What’s even more impressive to Ryan, however, are the CEOs who are willing to go the extra mile and take proactive steps. This is why he is particularly proud of the companies involved in the “Day of Understanding,” because he says CEOs need to be willing to have these discussions before something happens—not just after.
Looking for progress
By the end of 2019, Ryan is looking to double the number of CEOs signed onto the pledge and nearly triple the number of best practices published on the site. He’s also looking for the concrete recommendations from the CEO Action for Diversity and Inclusion’s steering committee, which can “further move the dial” on diversity and inclusion in the business community.
“Over the next 18 months, we want to move to more tangible measures of progress inside our companies as I’m a big believer in that. You need be deliberate right? If you are building a house, you lay the electrical work, do the plumbing. I call this [initial stage] the plumbing. We’re working with companies on the plumbing under the base foundation…but as that stuff gets laid down, the next opportunity for this group is to show demonstrable progress.”

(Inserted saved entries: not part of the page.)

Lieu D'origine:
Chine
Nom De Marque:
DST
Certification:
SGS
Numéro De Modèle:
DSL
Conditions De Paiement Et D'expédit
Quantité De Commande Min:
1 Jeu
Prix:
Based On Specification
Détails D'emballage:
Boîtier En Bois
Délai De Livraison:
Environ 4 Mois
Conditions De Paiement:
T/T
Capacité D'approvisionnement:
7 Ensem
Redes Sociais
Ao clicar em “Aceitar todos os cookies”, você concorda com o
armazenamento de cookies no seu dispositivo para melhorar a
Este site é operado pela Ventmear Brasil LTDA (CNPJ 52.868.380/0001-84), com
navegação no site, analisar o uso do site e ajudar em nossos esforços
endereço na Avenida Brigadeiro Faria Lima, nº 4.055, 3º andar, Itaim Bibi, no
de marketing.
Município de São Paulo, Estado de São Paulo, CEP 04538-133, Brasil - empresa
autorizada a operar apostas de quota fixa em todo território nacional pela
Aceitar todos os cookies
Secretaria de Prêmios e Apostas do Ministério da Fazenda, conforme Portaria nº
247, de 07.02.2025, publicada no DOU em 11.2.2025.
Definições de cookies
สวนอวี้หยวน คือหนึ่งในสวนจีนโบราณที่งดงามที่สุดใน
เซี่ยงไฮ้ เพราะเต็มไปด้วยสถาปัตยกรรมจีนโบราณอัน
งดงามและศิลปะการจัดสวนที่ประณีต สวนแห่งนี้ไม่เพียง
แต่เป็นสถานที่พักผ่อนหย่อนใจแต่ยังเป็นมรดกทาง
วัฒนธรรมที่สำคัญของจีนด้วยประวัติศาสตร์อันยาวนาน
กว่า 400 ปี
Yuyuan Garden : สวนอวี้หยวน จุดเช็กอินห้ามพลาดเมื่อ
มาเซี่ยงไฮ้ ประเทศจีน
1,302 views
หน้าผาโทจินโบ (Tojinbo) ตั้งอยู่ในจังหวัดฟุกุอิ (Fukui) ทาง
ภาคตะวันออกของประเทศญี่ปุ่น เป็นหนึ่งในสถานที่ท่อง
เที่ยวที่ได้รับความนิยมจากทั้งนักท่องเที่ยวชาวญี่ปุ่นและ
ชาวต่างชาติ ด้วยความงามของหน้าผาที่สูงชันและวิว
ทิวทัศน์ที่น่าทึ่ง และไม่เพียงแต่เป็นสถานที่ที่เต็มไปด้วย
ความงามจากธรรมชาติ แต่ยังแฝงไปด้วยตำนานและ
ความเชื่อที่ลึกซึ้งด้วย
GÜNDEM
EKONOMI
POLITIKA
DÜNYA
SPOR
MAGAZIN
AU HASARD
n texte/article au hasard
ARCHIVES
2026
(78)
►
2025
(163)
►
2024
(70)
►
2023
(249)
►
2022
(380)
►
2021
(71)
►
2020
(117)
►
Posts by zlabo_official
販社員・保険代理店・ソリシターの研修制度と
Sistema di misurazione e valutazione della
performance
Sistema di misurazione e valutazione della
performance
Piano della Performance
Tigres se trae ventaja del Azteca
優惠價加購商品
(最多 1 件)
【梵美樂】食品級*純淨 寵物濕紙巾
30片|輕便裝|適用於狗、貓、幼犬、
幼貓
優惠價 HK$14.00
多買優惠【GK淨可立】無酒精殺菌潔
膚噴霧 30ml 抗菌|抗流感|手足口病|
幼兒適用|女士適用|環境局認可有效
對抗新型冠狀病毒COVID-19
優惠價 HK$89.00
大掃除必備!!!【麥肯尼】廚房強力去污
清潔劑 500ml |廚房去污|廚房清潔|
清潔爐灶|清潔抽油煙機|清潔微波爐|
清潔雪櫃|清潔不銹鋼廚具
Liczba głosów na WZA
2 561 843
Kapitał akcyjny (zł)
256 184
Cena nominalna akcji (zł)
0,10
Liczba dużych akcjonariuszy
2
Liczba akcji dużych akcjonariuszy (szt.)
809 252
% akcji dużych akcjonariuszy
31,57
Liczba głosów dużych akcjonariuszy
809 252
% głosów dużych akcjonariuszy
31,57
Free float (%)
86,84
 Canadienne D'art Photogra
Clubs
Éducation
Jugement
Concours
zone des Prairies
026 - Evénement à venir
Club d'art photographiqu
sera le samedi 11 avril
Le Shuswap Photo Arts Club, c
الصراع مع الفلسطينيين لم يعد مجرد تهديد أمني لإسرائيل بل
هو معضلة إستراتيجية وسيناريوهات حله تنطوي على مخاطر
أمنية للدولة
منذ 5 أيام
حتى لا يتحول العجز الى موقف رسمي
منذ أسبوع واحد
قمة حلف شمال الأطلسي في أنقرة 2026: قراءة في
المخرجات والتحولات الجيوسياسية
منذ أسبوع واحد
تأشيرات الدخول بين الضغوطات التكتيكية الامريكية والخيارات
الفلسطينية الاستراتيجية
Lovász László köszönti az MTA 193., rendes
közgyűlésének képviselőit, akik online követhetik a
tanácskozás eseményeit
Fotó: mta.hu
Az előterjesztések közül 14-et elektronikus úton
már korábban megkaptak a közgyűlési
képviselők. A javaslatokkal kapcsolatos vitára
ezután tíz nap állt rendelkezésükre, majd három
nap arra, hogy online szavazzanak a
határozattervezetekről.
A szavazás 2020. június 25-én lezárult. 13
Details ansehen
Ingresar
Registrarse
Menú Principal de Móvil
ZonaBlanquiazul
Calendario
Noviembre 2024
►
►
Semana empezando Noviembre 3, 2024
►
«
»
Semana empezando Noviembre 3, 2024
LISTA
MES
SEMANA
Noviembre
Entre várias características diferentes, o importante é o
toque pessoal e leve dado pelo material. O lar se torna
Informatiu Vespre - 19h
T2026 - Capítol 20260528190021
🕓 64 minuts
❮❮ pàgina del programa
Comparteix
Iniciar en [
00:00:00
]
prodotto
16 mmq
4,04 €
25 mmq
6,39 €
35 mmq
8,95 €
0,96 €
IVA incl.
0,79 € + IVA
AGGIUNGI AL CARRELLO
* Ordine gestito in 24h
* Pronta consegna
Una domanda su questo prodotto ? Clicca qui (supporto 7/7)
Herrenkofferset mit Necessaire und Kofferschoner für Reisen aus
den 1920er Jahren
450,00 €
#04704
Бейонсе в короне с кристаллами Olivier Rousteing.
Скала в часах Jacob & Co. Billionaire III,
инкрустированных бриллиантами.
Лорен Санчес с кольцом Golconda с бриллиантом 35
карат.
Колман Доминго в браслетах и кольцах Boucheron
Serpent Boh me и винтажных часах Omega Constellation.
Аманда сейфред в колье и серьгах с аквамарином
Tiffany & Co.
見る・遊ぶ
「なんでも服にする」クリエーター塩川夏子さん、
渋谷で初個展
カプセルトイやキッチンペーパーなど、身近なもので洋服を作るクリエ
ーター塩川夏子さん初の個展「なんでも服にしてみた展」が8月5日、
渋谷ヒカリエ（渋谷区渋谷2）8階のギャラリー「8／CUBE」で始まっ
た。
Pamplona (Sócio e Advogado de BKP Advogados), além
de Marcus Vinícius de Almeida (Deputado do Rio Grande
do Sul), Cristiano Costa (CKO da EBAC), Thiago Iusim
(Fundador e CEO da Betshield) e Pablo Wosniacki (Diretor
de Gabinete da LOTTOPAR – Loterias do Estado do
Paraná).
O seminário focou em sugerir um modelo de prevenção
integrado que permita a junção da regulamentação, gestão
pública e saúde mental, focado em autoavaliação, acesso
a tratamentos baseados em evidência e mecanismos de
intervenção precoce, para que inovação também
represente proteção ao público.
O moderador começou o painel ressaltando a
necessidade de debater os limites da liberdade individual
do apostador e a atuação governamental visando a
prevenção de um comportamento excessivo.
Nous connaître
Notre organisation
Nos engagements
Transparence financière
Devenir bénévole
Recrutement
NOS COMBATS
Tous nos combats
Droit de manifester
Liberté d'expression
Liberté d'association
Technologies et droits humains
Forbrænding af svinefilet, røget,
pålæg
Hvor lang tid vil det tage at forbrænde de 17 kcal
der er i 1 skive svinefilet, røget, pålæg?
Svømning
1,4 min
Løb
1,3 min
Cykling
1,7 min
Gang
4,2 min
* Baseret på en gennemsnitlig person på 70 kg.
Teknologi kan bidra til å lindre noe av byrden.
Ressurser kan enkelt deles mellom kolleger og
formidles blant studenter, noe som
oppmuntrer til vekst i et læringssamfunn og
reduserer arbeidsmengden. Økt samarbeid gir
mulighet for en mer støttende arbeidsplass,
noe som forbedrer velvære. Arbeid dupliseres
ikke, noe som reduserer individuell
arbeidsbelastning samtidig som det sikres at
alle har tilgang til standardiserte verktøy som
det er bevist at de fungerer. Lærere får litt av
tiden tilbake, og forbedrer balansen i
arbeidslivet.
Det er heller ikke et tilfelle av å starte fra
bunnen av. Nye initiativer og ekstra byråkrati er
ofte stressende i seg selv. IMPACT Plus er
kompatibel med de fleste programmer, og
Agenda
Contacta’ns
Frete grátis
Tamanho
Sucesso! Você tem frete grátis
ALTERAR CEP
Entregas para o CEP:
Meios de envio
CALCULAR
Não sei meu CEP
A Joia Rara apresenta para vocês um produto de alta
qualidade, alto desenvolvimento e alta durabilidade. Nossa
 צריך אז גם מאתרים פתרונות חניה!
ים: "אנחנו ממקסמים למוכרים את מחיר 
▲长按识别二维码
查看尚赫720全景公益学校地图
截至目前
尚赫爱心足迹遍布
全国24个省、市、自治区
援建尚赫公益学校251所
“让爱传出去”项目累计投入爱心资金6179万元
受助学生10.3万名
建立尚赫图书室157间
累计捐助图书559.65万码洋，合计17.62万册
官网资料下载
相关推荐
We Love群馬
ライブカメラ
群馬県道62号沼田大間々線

He advises CEOs to treat diversity and inclusion like any other business opportunity. If they do that, he says CEOs are exactly the right people to make this progress happen.
“CEOs are remarkable creatures. They restructure balance sheets. They buy and sell companies. They do technological transformations. They enter new markets. When they put their organizational strength behind any of those, it’s not a journey, it’s like ‘go get it done.’ They go get stuff done.”